Begin PROVIDED DATA
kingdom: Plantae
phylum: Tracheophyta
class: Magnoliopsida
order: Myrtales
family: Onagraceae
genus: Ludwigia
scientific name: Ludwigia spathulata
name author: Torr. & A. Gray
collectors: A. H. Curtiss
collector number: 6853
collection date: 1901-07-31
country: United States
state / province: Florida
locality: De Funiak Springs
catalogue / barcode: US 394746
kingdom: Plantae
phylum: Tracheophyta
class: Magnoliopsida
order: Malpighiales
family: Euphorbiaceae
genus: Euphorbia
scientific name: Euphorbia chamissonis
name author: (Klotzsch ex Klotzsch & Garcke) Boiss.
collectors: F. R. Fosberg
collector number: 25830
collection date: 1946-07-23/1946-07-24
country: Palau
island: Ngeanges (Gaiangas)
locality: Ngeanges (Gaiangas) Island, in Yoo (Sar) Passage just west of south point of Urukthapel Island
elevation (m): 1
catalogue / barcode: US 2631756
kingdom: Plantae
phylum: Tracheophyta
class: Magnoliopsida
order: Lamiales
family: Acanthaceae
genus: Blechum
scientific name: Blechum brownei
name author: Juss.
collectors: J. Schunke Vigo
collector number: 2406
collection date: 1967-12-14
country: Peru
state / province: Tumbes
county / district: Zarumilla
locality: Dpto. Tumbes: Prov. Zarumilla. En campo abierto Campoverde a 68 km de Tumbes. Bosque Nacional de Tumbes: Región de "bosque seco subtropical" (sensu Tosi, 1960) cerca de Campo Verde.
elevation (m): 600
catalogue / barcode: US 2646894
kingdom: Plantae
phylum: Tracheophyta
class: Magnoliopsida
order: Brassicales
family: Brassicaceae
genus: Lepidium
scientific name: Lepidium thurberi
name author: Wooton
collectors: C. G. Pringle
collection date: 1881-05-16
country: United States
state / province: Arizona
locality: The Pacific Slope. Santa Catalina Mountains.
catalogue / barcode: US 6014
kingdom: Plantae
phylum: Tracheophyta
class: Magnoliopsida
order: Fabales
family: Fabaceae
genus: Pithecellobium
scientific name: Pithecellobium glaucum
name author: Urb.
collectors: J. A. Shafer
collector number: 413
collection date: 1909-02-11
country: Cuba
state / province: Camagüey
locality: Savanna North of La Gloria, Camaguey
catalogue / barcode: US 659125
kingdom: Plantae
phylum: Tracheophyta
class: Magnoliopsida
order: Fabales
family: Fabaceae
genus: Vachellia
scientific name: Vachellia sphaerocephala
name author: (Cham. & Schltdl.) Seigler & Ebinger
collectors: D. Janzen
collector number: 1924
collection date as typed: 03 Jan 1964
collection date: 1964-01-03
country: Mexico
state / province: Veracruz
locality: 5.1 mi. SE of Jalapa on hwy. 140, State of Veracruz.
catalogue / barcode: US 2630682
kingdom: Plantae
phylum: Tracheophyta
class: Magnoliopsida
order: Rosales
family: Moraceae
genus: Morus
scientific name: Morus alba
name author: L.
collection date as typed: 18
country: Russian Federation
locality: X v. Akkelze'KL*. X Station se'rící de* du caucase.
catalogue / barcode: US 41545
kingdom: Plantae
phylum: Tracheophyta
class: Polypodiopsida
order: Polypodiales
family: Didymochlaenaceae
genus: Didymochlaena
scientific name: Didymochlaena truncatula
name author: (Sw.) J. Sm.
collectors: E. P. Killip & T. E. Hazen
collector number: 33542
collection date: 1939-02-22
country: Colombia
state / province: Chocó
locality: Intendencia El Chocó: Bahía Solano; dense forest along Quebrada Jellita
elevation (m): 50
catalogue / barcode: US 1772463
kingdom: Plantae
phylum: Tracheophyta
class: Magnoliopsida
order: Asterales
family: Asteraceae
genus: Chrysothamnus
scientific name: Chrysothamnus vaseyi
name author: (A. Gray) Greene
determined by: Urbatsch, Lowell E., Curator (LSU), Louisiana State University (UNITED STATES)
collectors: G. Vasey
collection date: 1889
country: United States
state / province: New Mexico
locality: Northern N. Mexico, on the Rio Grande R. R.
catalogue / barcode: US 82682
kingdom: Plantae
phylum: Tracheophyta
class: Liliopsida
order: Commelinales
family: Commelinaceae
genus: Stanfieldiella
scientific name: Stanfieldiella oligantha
End PROVIDED DATA
AIM: Please quote everything in the records from the line containing "scientific name: Morus alba" down to the line containing "scientific name: Didymochlaena truncatula", including both of those lines.

TASK SOLUTION:
scientific name: Morus alba
name author: L.
collection date as typed: 18
country: Russian Federation
locality: X v. Akkelze'KL*. X Station se'rící de* du caucase.
catalogue / barcode: US 41545
kingdom: Plantae
phylum: Tracheophyta
class: Polypodiopsida
order: Polypodiales
family: Didymochlaenaceae
genus: Didymochlaena
scientific name: Didymochlaena truncatula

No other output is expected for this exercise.